I recall when I was very young in grade school and the Nuns told us about "the Communist Manifesto". After describing the book, Sister Theresa said "If you read it, you run the risk of becoming a convert. I thought about that statement for quite a while. Why should anyone be afraid to read a book? Well Sister Theresa didn't remain a Nun for very long. Not because of her ideas, but because she was the rarest kind of Nun. She was quite attractive and couldn't live the life of commitment. One day long after my childhood impressions, I realized how much the country had changed. A minority view of American history was taking hold in the classroom. US History was less the history as told by Samuel Eliot Morison and more the History according to Howard Zinn. Zinn's approach was to tell history from a worm's eye view, from the point of view of the slave, the natives, the indentured servant or the Chinese immigrants building the railroad.

I knew I had to read his book and I must say it was very compelling. Sorry, Sister Theresa, not enough to convert me, but just enough to make me think about the points Zinn makes. Right from the get-go in Chapter 1 of Volume 1, we get that unflattering view of Columbus. Upon arrival in the new world Columbus made his first contact with the natives.

Columbus wrote in his log of the first native people he encountered in Haiti:

"They… brought us parrots and balls of cotton and
spears and many other things, which they exchanged for the glass beads and hawks’ bells. They willingly traded everything they owned… They were well-built, with good bodies and handsome features… They do not bear arms, and do not know them, for I showed them a sword, they took it by the edge and cut themselves out of ignorance. They have no iron. Their spears are made of cane… They would make fine servants… With fifty men we could subjugate them all and make them do whatever we want."

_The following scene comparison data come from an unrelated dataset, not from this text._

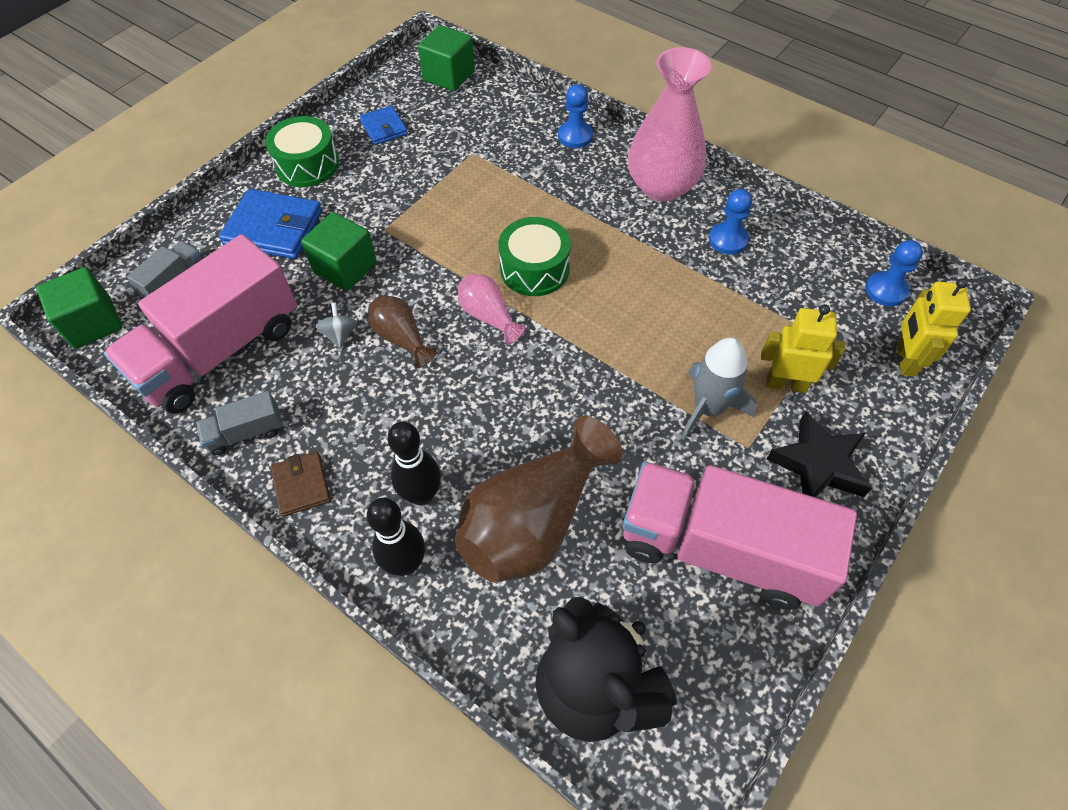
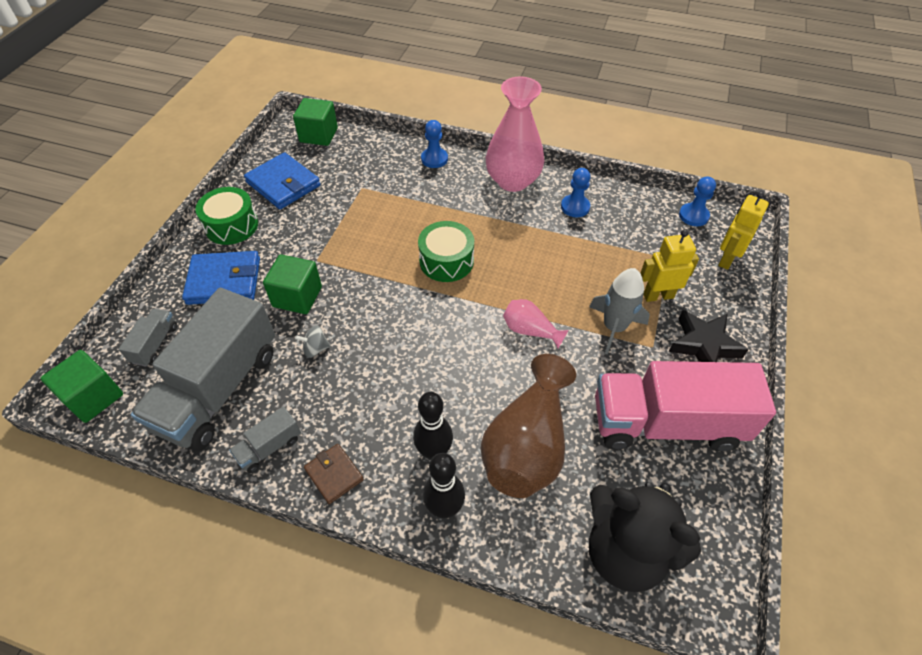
camera: 20 degrees left, 5 degrees down
pink truck [104,234,297,414] -> grey truck [131,288,275,450]
grey spinning top [316,302,357,348] -> grey spinning top turned 75 degrees counterclockwise [295,325,330,358]
blue wallet [360,105,408,145] -> blue wallet [244,152,321,209], size x1.75
brown vase [369,295,437,368] -> none
pink vase [458,273,526,345] -> pink vase moved to [503,299,569,348]
yellow robot [897,278,971,376] -> yellow robot turned 45 degrees clockwise [718,191,769,270]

We then learn of how Columbus actions (directly & indirectly) led to the complete extermination of the 250,000 natives known as the Arawaks. Most of the evidence Zinn depends on comes from a young Priest by the name of Bartolome de las Casas, who transcribed Columbus's journal and eventually began a multi-volume history of the Indies. The stories are all of incredible inhuman treatment. There is an anecdotal story among the tales of mass murder, which is indicative of the level of cruelty:

"Total control led to total cruelty. The Spaniards "thought nothing of knifing Indians by tens and twenties and of cutting slices off them to test the sharpness of their blades." Las Casas tells how "two of these so-called Christians met two Indian boys one day, each carrying a parrot; they took the parrots and for fun beheaded the boys."


Is it any wonder that so many are so outraged at the idea of celebrating "Columbus Day". To read this book, which btw has student exercises at the end of each chapter provides all the insight needed to understand why those who have been educated this way feel as strongly as they do. From Columbus to the Industrial Revolution, it dosen't get much better.

As Americans we accept the terrible transgressions committed throughout our history.

It is etched into our collective conscience.

Howard Zinn had a lot to do with that.